There have been a couple of recent announcements that I wanted to address.

First, the US carriers formed what is called the CCMI or Cross Carrier Messaging Initiative. This article from telecompetitor provides a good overview. So does this one from ZDNet. I’m going to try to sound more like a realist than a cynic here, but this feels like what Google and the GSMA have been saying all along. Mostly it feels to me like Google may have stepped out of the driver seat, and the US carriers have stepped in. A bit of same same for me. I’ll keep looking for more details.

Second, Google is making an RCS-enabled messaging app available to Android users. That rollout started in the US late in 2019. There is a step involved for users to make it their default texting application. There is some friction, but users can get it working if they want to do so.

A few points here:

  1. If you are asking the question, “Do consumers in the US need a messaging app with advanced feature sets?” The answer is “yes.” We primarily rely on messaging to text our friends. At times we’ll text businesses, but not nearly as much. Customer service is the primary use cases. (I was really miffed about a botched pizza order/delivery from Yelp/GrubHub last Friday night and sent maybe … several hundred in one session.) We haven’t traditionally relied as heavily as those outside the US. WeChat blossomed in China where there were slow network speeds until recently. OTT messaging grew up in other countries because SMS was so expensive. (We’ll come back to this.)
  2. I’m old so I’m going to roll out some history here. RCS in 2020 reminds me of SMS in the mid-90s. The idea of texting was super cool… until you had to know what phone/model/carrier your friend used to know if you could send him or her a text message. (I still get crazy MMS messages via email sometimes.) RCS is a new version of this except Google handles some of this complexity in the background.
  3. We already have a lot of messaging apps — iMessage on Apple phones (not high global market share, but high here in the US), WhatsApp, WeChat, Facebook Messenger, Symbol, Kakao, and more. These applications have very rich messaging features. Oh, and some of these platforms already have over a billion users. Yeah.
  4. OK, more history — why did OTT messaging boom? SMS was too expensive for too many people globally. Initially, these apps won on price. Soon thereafter they won on network size and feature-rich services. US carriers have known for years (as has Google) that not owning the messaging service was a big miss. What do you do in 2020 to displace incumbents and bring customers your platform? How is this not too little too late?
  5. Businesses leveraging SMS to engage consumers are often still paying per message. This problem doesn’t go away with RCS. The infrastructure is expensive — at least costs money. The carriers still want money for content transported on their infrastructure. Go figure. The challenge is: They are competing with free — or the perception thereof. There is an opening here IF the platform is open and attractive to businesses.

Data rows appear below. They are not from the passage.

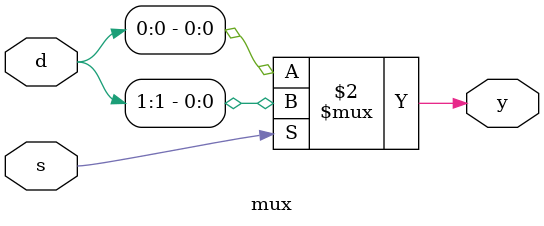
<source format=v>
`timescale 1ns / 1ps


module mux(input [1:0]d,input s,output reg y);
always@(*)
begin 
y=s?d[1]:d[0];
end

endmodule

</source>
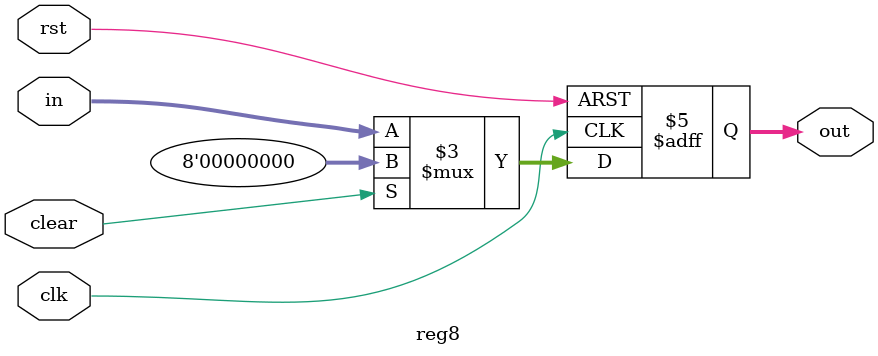
<source format=v>
module reg8 (clk ,rst, clear, in, out);
    input clk,rst,clear;
    input [7:0] in;
    output reg [7:0] out;

    always @(posedge clk or posedge rst) begin
        if (rst) begin
            out <= 8'd0;
        end
        else if (clear) begin
            out <= 8'd0;
        end
        else begin
            out <= in;
        end
    end

endmodule
</source>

Yes, businesses could shift spend from SMS to RCS for similar use cases and more services/features. However, per messaging fees are a “no go” when RCS is a transport technology — not a messaging app.  We simply exchange too many messages. And, if use of chat between users and businesses grows, carriers can’t charge per message. If they do, then digital isn’t the low-cost, self-service experience promised. There has been talk of charging per session. Who gets paid may be one of the largest inhibitors.

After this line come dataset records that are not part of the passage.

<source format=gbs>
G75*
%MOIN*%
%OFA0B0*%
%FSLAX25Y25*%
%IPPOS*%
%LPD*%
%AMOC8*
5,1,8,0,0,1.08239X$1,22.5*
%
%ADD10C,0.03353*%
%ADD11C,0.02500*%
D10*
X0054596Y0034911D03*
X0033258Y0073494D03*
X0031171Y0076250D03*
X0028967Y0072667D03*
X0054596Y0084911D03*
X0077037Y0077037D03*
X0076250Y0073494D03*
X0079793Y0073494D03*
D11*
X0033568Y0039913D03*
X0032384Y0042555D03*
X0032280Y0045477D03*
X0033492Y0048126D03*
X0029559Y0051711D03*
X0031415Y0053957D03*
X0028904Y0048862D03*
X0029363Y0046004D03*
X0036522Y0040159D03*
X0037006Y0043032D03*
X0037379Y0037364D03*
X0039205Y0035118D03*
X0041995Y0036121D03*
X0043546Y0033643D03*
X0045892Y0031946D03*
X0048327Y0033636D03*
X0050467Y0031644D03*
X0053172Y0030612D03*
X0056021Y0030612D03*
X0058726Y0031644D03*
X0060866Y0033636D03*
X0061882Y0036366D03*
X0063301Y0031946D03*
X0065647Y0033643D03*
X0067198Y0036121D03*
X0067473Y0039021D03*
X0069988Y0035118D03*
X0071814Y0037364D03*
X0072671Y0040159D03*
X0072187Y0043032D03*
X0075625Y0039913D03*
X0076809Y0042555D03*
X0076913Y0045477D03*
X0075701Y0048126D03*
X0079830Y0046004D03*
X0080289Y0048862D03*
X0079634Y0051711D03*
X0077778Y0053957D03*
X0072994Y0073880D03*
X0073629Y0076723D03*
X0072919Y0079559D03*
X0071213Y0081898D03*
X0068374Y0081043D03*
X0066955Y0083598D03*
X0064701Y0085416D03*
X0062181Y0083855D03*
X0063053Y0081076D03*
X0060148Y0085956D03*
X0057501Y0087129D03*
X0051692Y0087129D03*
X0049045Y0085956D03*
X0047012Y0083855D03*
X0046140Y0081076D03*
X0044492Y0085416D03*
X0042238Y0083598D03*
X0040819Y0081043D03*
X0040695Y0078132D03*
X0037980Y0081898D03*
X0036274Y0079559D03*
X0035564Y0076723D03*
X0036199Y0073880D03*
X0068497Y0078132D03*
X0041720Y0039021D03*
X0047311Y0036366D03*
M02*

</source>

Google/Android need a strong messaging app. I can’t say that Allo flopped because I don’t have numbers. But Google did turn it off. Messaging is too essential to how consumers communicate and will do things in the future to not have a play — especially if you want to be the intermediary between brands and their customers. The upside for the carriers to make this work? There is some, but unless they are the service — and not just the transport — it is harder to make the case.